On January 20, 2025, Trump signed an executive order reinstating Schedule F under the new name 'Schedule Policy/Career,' targeting up to 50,000 federal workers in policy-influencing positions and stripping their civil service protections and Merit Systems Protection Board appeal rights (White House EO 14171).
On March 27, 2025, Trump signed a separate executive order excluding agencies with 'national security missions' from the Civil Service Reform Act of 1978, eliminating collective bargaining rights for workers at more than 30 agencies โ affecting over 1 million unionized federal employees, or 84% of the unionized federal workforce (Center for American Progress; NPR).

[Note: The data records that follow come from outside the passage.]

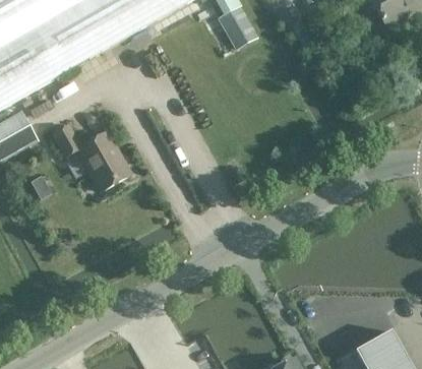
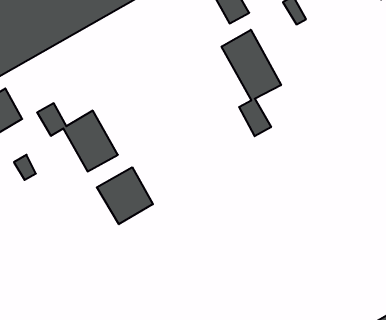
building: none -> [222,30,281,136]
building: none -> [97,167,153,224]

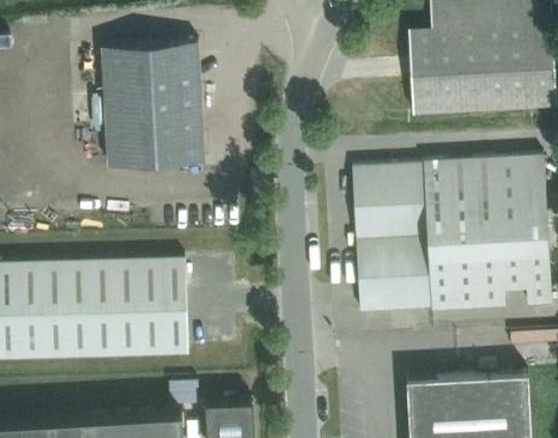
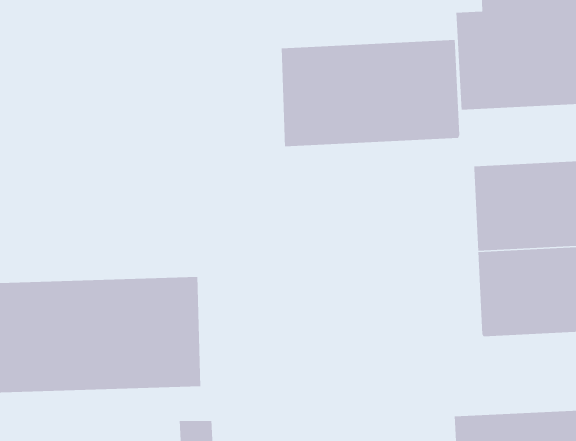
building: [101,42,204,166] -> none
building: none -> [281,39,460,147]
building: [351,164,430,311] -> none

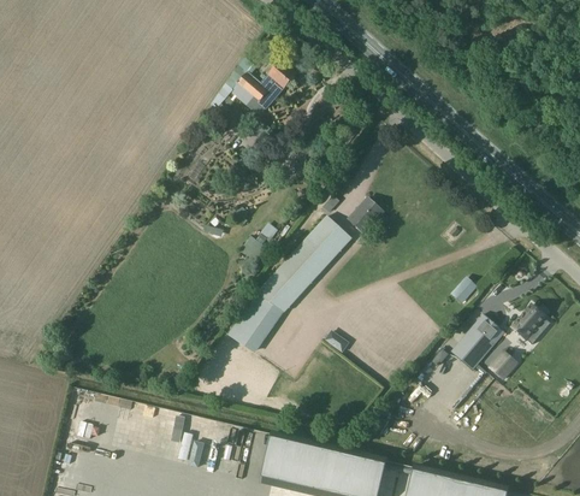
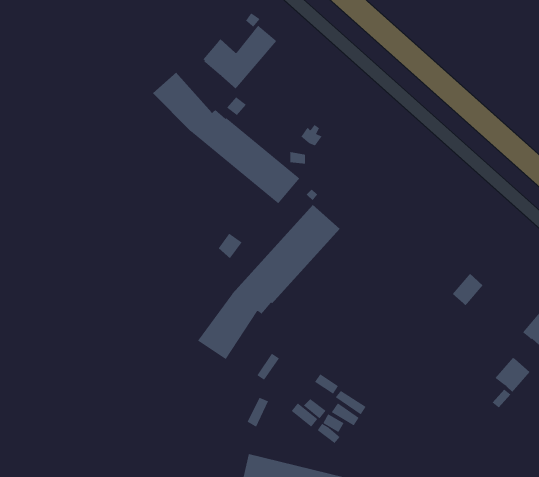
building: none -> [152,72,300,204]
building: [348,197,380,232] -> none
building: [451,313,504,370] -> none

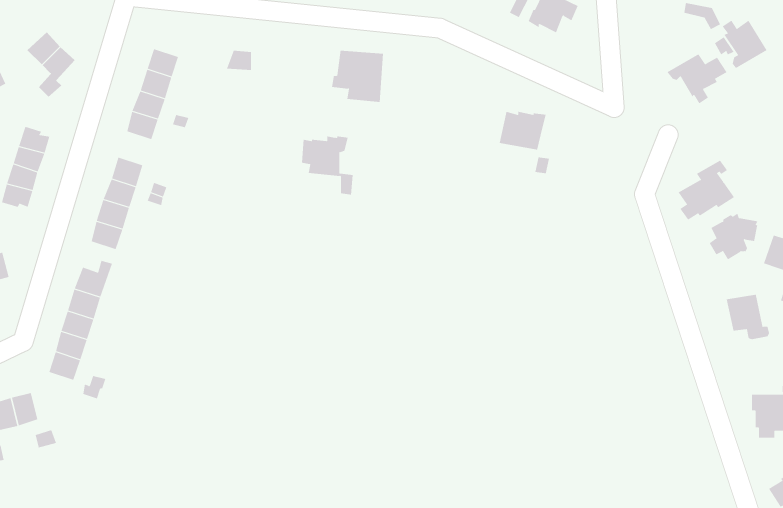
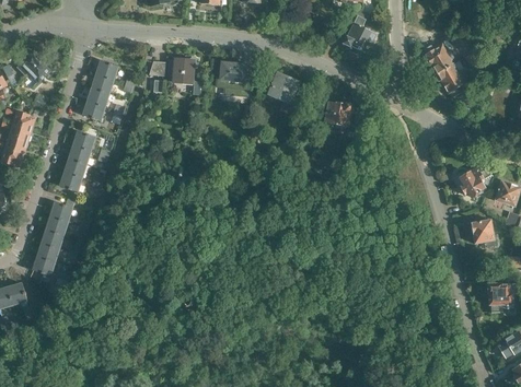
building: [722,20,768,69] -> [424,45,453,77]
building: none -> [269,73,301,117]
building: [301,136,354,195] -> [167,57,201,95]
building: [678,160,735,221] -> none

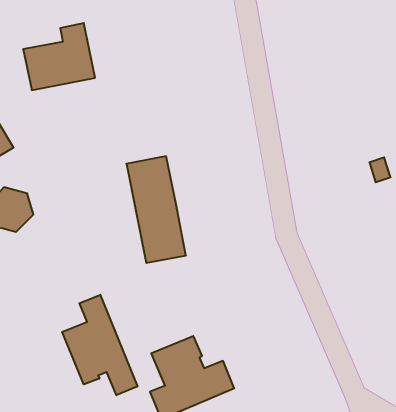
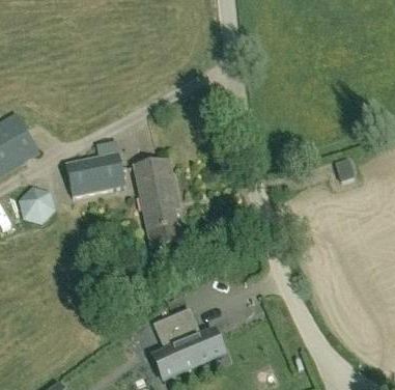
building: [23,23,95,90] -> [66,140,126,196]
building: [62,295,137,395] -> none

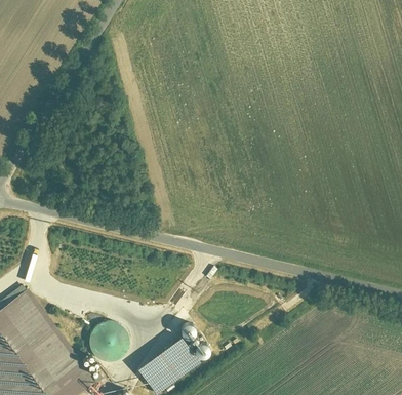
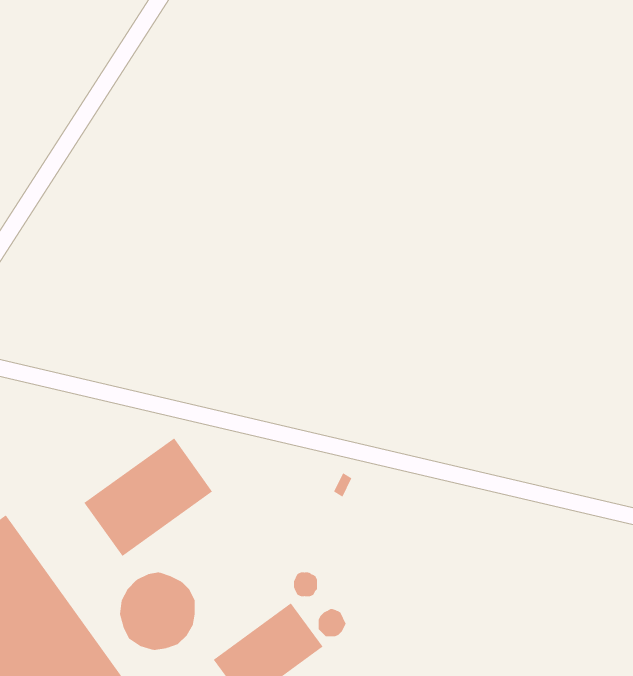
building: none -> [84,438,213,557]

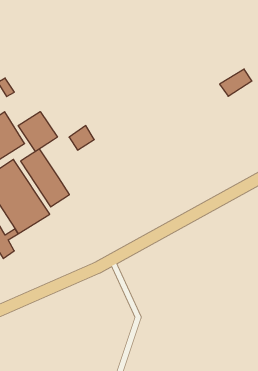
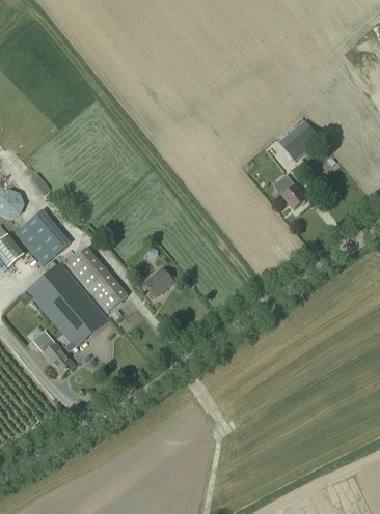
building: [18,112,57,152] -> none
building: none -> [276,178,306,209]
building: [69,126,94,150] -> [143,266,172,295]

Beginning in February 2025, OPM acting director Charles Ezell directed agencies to conduct mass terminations of thousands of probationary federal employees; termination letters falsely cited 'performance' reasons before court orders required corrective notices by April 18, 2025, acknowledging a 'government-wide mass termination.' Over 2,000 complaints were filed with the Office of Special Counsel (Federal News Network).

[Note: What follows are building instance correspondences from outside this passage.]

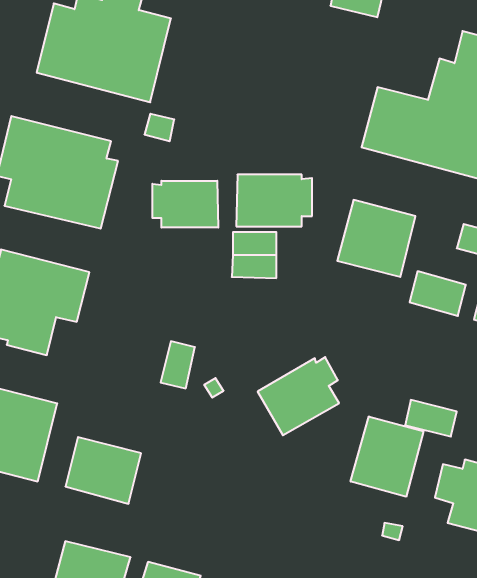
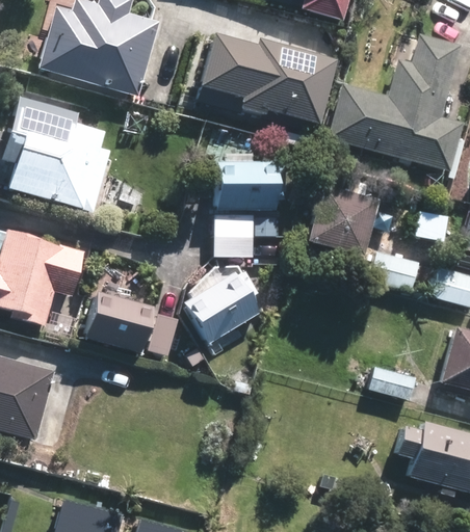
building: none -> [197,35,335,126]
building: [152,181,218,228] -> none
building: [258,357,339,435] -> [184,271,258,342]
building: [351,416,423,497] -> none
building: [65,437,141,504] -> [85,292,154,352]

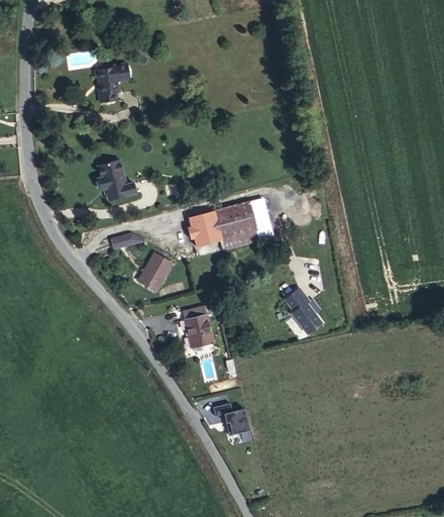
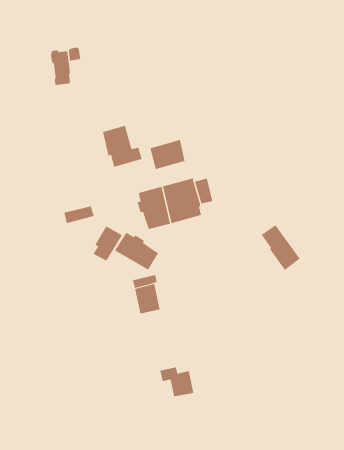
building: [95,159,138,204] -> [102,125,143,168]
building: none -> [150,139,185,170]
building: none -> [114,232,159,270]
building: [282,288,324,337] -> [261,225,300,271]

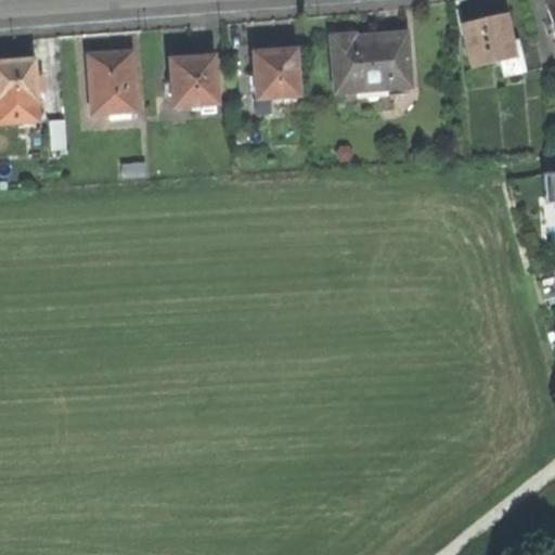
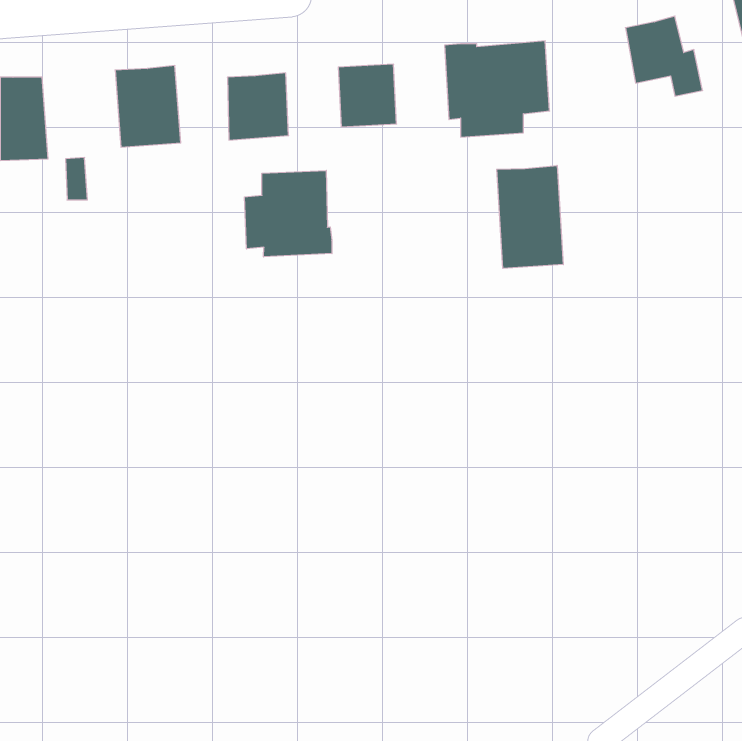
building: none -> [497,165,563,268]
building: none -> [245,170,332,257]

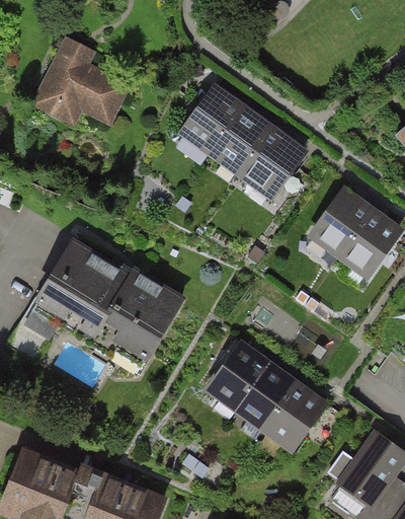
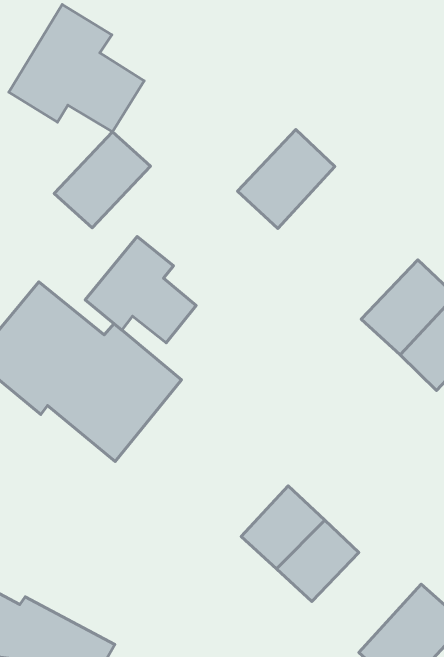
building: [177,85,244,156] -> [54,132,150,228]
building: [240,130,307,202] -> none
building: none -> [85,237,196,343]
building: [211,342,270,404] -> none

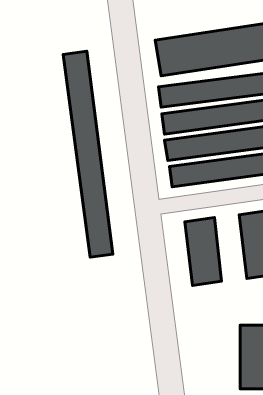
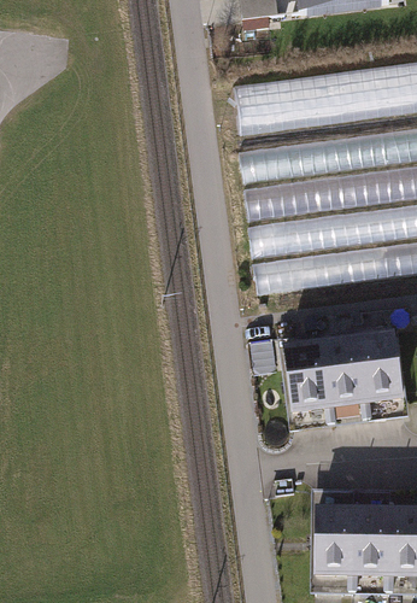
building: [63,51,113,257] -> none
building: none -> [319,334,365,428]
building: none -> [312,491,356,581]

Trump signed an executive order on March 20, 2025 directing Education Secretary Linda McMahon to begin dismantling the Department of Education; the department cut nearly 50% of its roughly 4,133 staff (approximately 1,300 through reduction-in-force plus ~600 voluntary separations), though full elimination requires an act of Congress and likely 60 Senate votes to overcome a filibuster (NPR; EdWeek).
The National Renewable Energy Laboratory laid off 114 employees after the Trump administration slashed billions from renewable energy programs and paused clean energy infrastructure investments (Federal News Network).